Pandoc has continued steady improvement on edge cases (better handling of Word's legacy WordArt, better OOXML conformance) but the broad ranking has been stable for 5+ years.

How to test on your own documents

The honest answer: this benchmark uses one synthetic doc. Your docs are different. To replicate:

Pick one of your real, representative Word docs — ideally one that includes the features you actually care about
Convert it through 2-3 candidate tools (don't bother with the Word HTML path)
Open the .md outputs side-by-side with the Word original
Score each on the features that matter to your workflow (skip features you don't use)
Pick the tool that wins on your weighted score

Within 30 minutes you have your-corpus data. Generic benchmarks (this one included) point in a direction; your-corpus tells you the answer for your use case.

What about other source formats?

Most workflows mix Word with PDF and URL. Same logic applies: pick the right converter per format. See best free PDF to Markdown converters for PDF and URL to Markdown ranked review for web. Cross-format pipelines often end up with a mix: Pandoc for Word, marker for PDF, Trafilatura for URL — or one platform like MDisBetter for all four formats.

Output cleanliness comparison

Beyond raw feature preservation, the cleanliness of the resulting Markdown source matters for ongoing editing. Score each tool on source readability:

Tool	Line wrapping	Trailing whitespace	Empty paragraphs	Stray HTML	Cleanliness /20
Pandoc	Configurable	None	Rare	Minimal	17
MDisBetter	Configurable	None	Rare	Minimal	16
Word2MD	Default wrap	None	Occasional	HTML for complex tables	14
Mammoth.js	Default wrap	Some	Common	None	13
Word HTML path	Erratic	Common	Common	Heavy MSO HTML	5

Pandoc edges ahead on cleanliness because of --wrap=none producing diff-friendly source. The web tools default to wrapping at standard widths which is fine for reading but produces noisy diffs in Git.

Performance comparison

Conversion speed isn't usually a concern for one-off use, but matters for batch jobs. Approximate speeds for our 24-page test document:

Tool	Time per doc	Throughput per minute
Pandoc (CLI)	0.4-0.8 sec	~100 docs
Mammoth.js (in-process)	0.2-0.5 sec	~150 docs
MDisBetter (web upload)	3-6 sec	~12 docs
Word2MD (web upload)	4-8 sec	~10 docs

Web tools include upload + processing + download time. Local tools are dramatically faster but require setup. For batch processing speed, Pandoc and Mammoth dominate.

Recommendation

For complex docs (academic, legal, technical with footnotes/citations/equations): Pandoc. For image-heavy docs going into AI workflows: Word2MD. For convenience and multi-format breadth: MDisBetter. For developer integration: Mammoth.js. Skip Word's native HTML export. See also 8-tool benchmark, 2026 ranked review, and Word tables to Markdown guide.

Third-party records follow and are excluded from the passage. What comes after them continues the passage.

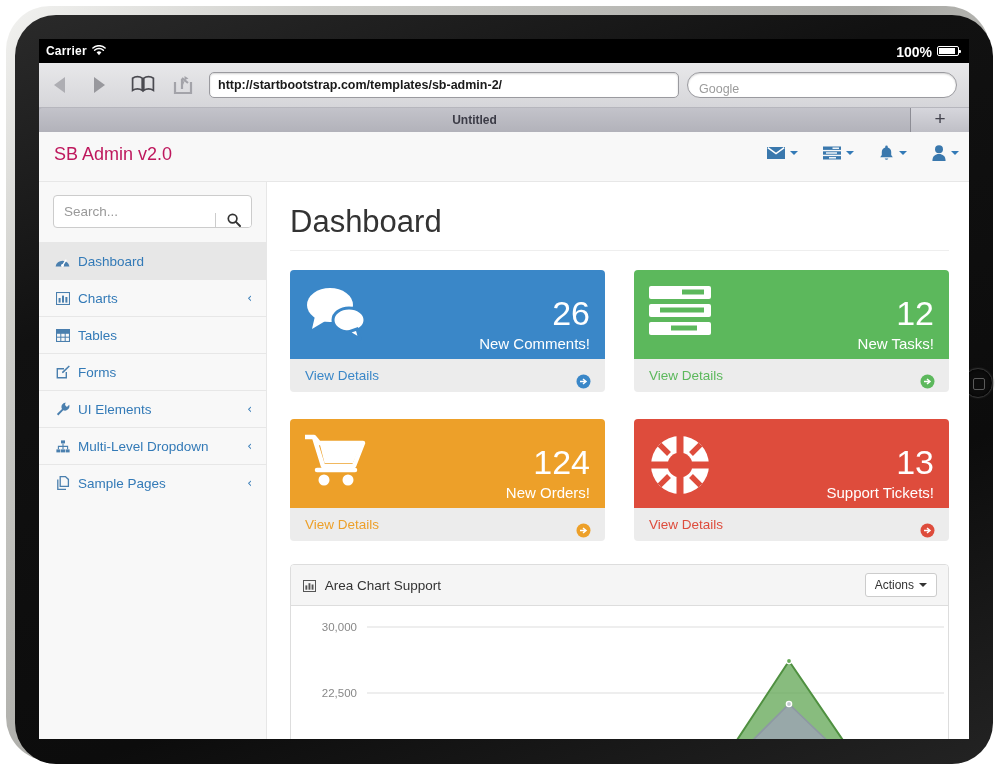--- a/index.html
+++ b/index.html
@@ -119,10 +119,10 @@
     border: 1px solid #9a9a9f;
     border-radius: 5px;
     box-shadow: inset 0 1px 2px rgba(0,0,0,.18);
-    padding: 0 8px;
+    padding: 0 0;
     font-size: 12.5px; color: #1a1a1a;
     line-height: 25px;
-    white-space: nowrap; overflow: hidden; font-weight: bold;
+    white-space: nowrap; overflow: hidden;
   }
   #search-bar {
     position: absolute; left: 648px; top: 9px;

Frequently asked questions

Why do all tools score the same low number on side-by-side images?

Markdown has no syntax for image positioning — there's no float left/right or column layout. Every tool has to flatten side-by-side images to sequential ones, which is technically correct (the image content is preserved) but visually different from the original. To preserve side-by-side layout, you'd need to use raw HTML in the Markdown, which is the standard escape hatch for layout features GFM doesn't support natively.

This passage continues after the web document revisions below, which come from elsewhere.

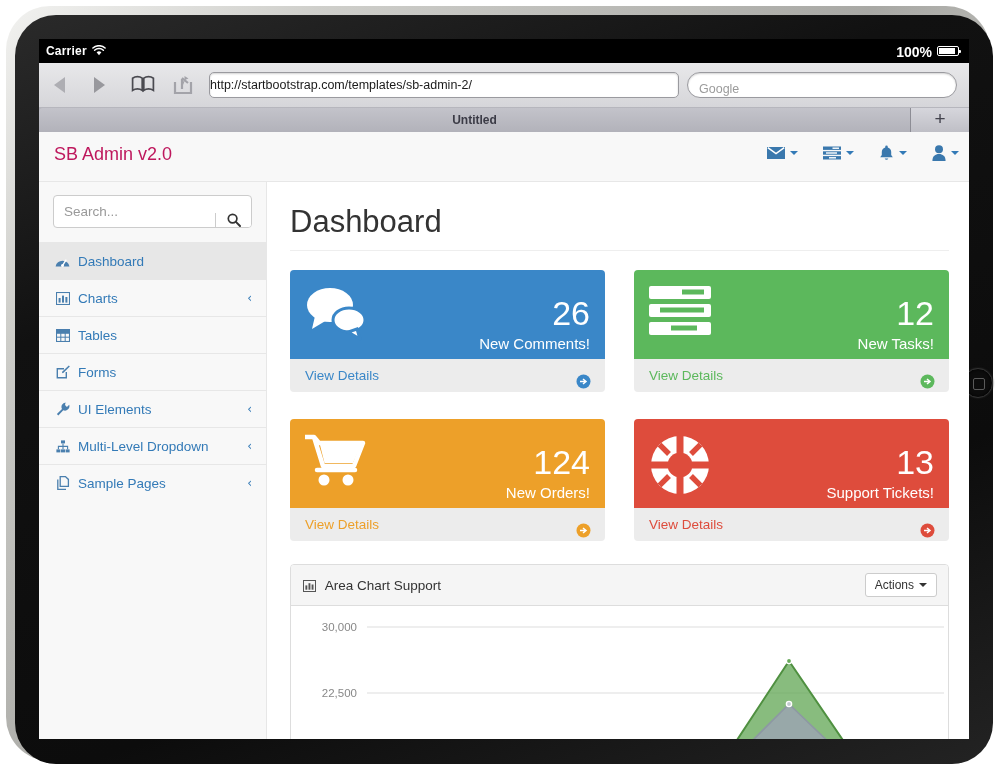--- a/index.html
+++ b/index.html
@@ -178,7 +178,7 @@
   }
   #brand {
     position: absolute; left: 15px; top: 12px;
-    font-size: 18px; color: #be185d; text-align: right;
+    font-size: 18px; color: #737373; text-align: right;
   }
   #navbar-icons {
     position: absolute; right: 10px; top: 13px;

How is the 'AI image alt text' score relevant if I'm not using AI?

It's only relevant if your downstream workflow includes LLMs (RAG, document Q&A, ChatGPT-as-reviewer) or accessibility requirements (screen readers). For simple human reading or static doc sites, the original Word alt text (often empty or generic) is fine. The score line shows the differentiator for the use case where it matters; ignore it for the use case where it doesn't.

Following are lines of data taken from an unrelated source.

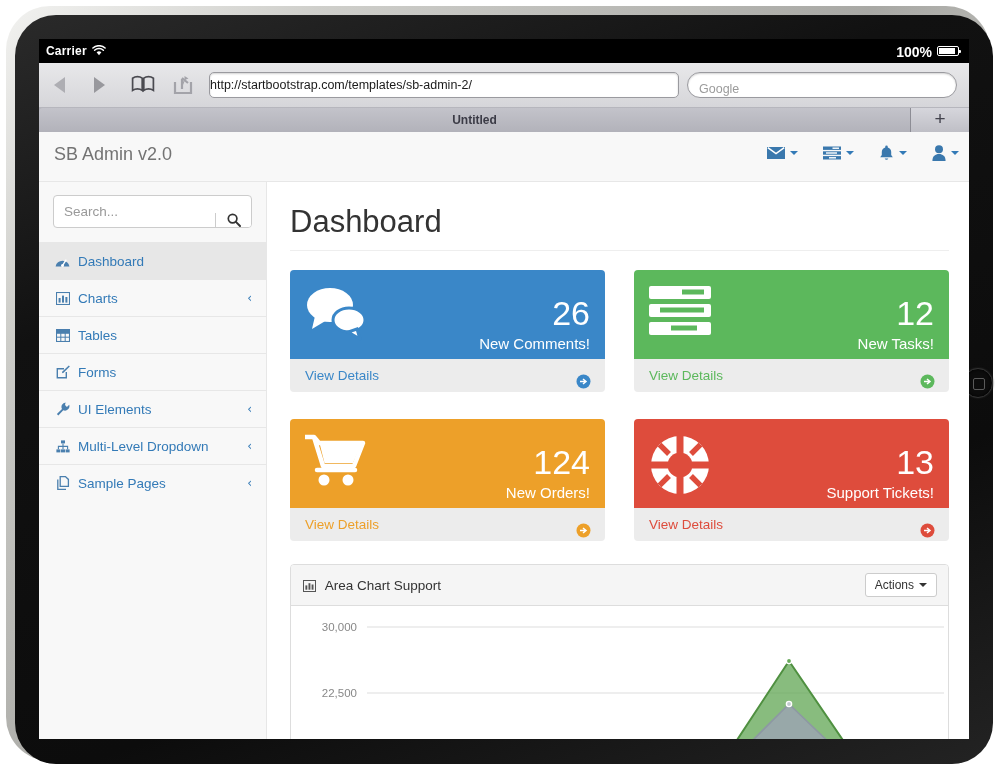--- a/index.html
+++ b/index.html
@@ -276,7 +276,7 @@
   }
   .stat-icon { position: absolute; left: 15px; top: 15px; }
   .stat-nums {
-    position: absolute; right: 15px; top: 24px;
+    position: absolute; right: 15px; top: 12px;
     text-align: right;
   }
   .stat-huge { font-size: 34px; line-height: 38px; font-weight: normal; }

Can I see the actual converted output for the test document?

We don't publish the converted .md files because the test document includes synthetic-but-realistic content (fake citations, fake company names) that could be misleading if extracted. The methodology — feature list, scoring rubric, tool versions — is fully reproducible. Build a similar test doc with your real-world feature mix and run the same comparison; that's the more useful data anyway since it reflects your actual content.